The most common words in Topic 1 include “support”, “worker”, and “technology”, which may represent news on how the government intends to utilise technological advances to support our workers.
The most common words in Topic 2 include “companies”, “care”, and “innovation”, which may represent news on how the government intends to promote innovation in companies that are facing local and global challenges.
The most common words in Topic 3 include “help”, “build”, and “enterprise”, which may represent news on how the government intends to help enterprises build up resilience against local and global challenges.
The most common words in Topic 4 include “worker”, “care”, and “need”, which may represent news on how the government intends to provide care and support for our workers and those in need.
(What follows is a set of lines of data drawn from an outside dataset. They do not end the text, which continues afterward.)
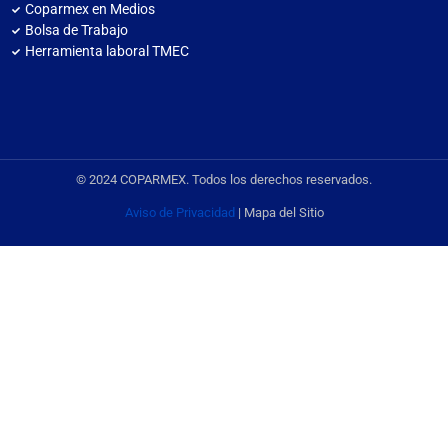
Coparmex en Medios
Bolsa de Trabajo
Herramienta laboral TMEC
© 2024 COPARMEX. Todos los derechos reservados.
Aviso de Privacidad
| Mapa del Sitio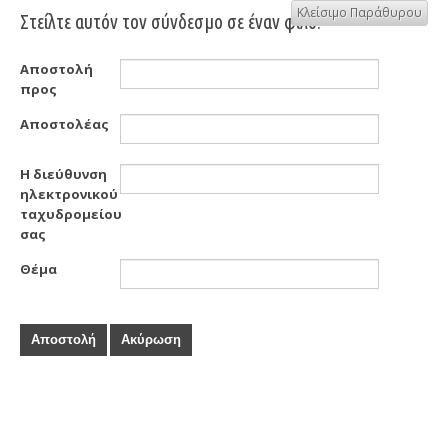
Κλείσιμο Παράθυρου
Στείλτε αυτόν τον σύνδεσμο σε έναν φίλο.
Αποστολή
προς
Αποστολέας
Η διεύθυνση
ηλεκτρονικού
ταχυδρομείου
σας
Θέμα
Αποστολή
Ακύρωση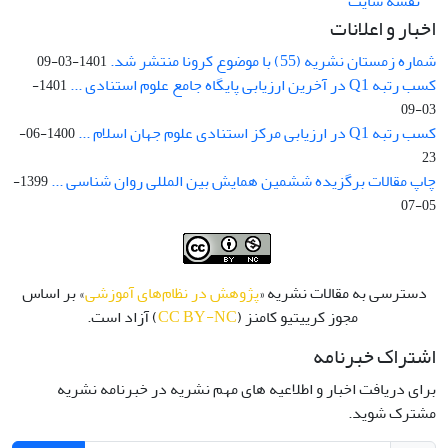
نقشه سایت
اخبار و اعلانات
شماره زمستان نشریه (55) با موضوع کرونا منتشر شد.
1401-03-09
کسب رتبه Q1 در آخرین ارزیابی پایگاه جامع علوم استنادی ...
1401-
03-09
کسب رتبه Q1 در ارزیابی مرکز استنادی علوم جهان اسلام ...
1400-06-
23
چاپ مقالات برگزیده ششمین همایش بین المللی روان شناسی ...
1399-
05-07
دسترسی به مقالات نشریه «
پژوهش در نظام‌های آموزشی
» بر اساس
مجوز کرییتیو کامنز (
CC BY-NC
) آزاد است.
اشتراک خبرنامه
برای دریافت اخبار و اطلاعیه های مهم نشریه در خبرنامه نشریه
مشترک شوید.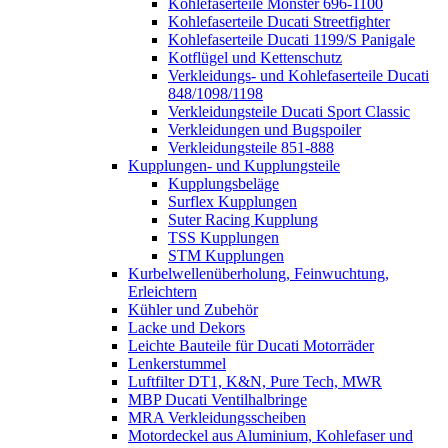
Kohlefaserteile Monster 696-1100
Kohlefaserteile Ducati Streetfighter
Kohlefaserteile Ducati 1199/S Panigale
Kotflügel und Kettenschutz
Verkleidungs- und Kohlefaserteile Ducati
848/1098/1198
Verkleidungsteile Ducati Sport Classic
Verkleidungen und Bugspoiler
Verkleidungsteile 851-888
Kupplungen- und Kupplungsteile
Kupplungsbeläge
Surflex Kupplungen
Suter Racing Kupplung
TSS Kupplungen
STM Kupplungen
Kurbelwellenüberholung, Feinwuchtung,
Erleichtern
Kühler und Zubehör
Lacke und Dekors
Leichte Bauteile für Ducati Motorräder
Lenkerstummel
Luftfilter DT1, K&N, Pure Tech, MWR
MBP Ducati Ventilhalbringe
MRA Verkleidungsscheiben
Motordeckel aus Aluminium, Kohlefaser und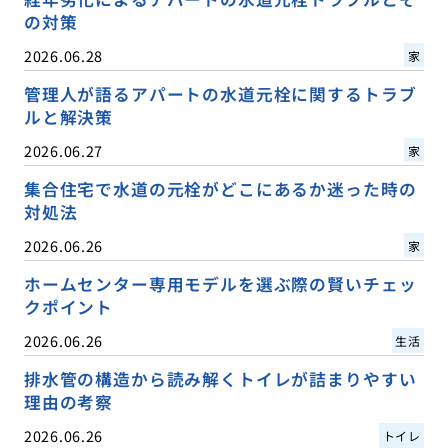
の対策
2026.06.28
家
管理人が語るアパートの水道元栓に関するトラブ
ルと解決策
2026.06.27
家
集合住宅で水道の元栓がどこにあるか迷った時の
対処法
2026.06.26
家
ホームセンター専用モデルを選ぶ際の賢いチェッ
クポイント
2026.06.26
生活
排水管の構造から読み解くトイレが詰まりやすい
理由の考察
2026.06.26
トイレ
# Examining Per-Document-Per-Topic Probabilities (Gamma) from the Model
Bud_document <- tidy(Bud_lda, matrix = "gamma")
print(Bud_document)
## # A tibble: 4 x 3
## document topic gamma
## <chr> <int> <dbl>
## 1 fy2019_budget_statement.pdf 1 0.254
## 2 fy2019_budget_statement.pdf 2 0.237
## 3 fy2019_budget_statement.pdf 3 0.245
## 4 fy2019_budget_statement.pdf 4 0.264
From the Summary shown above, each gamma value indicates the estimated proportion of words from the document, Budget 2019 Statement, that was used to generate that particular topic. For example, the model estimates that about 25% of the words in the document were used to generate Topic 1.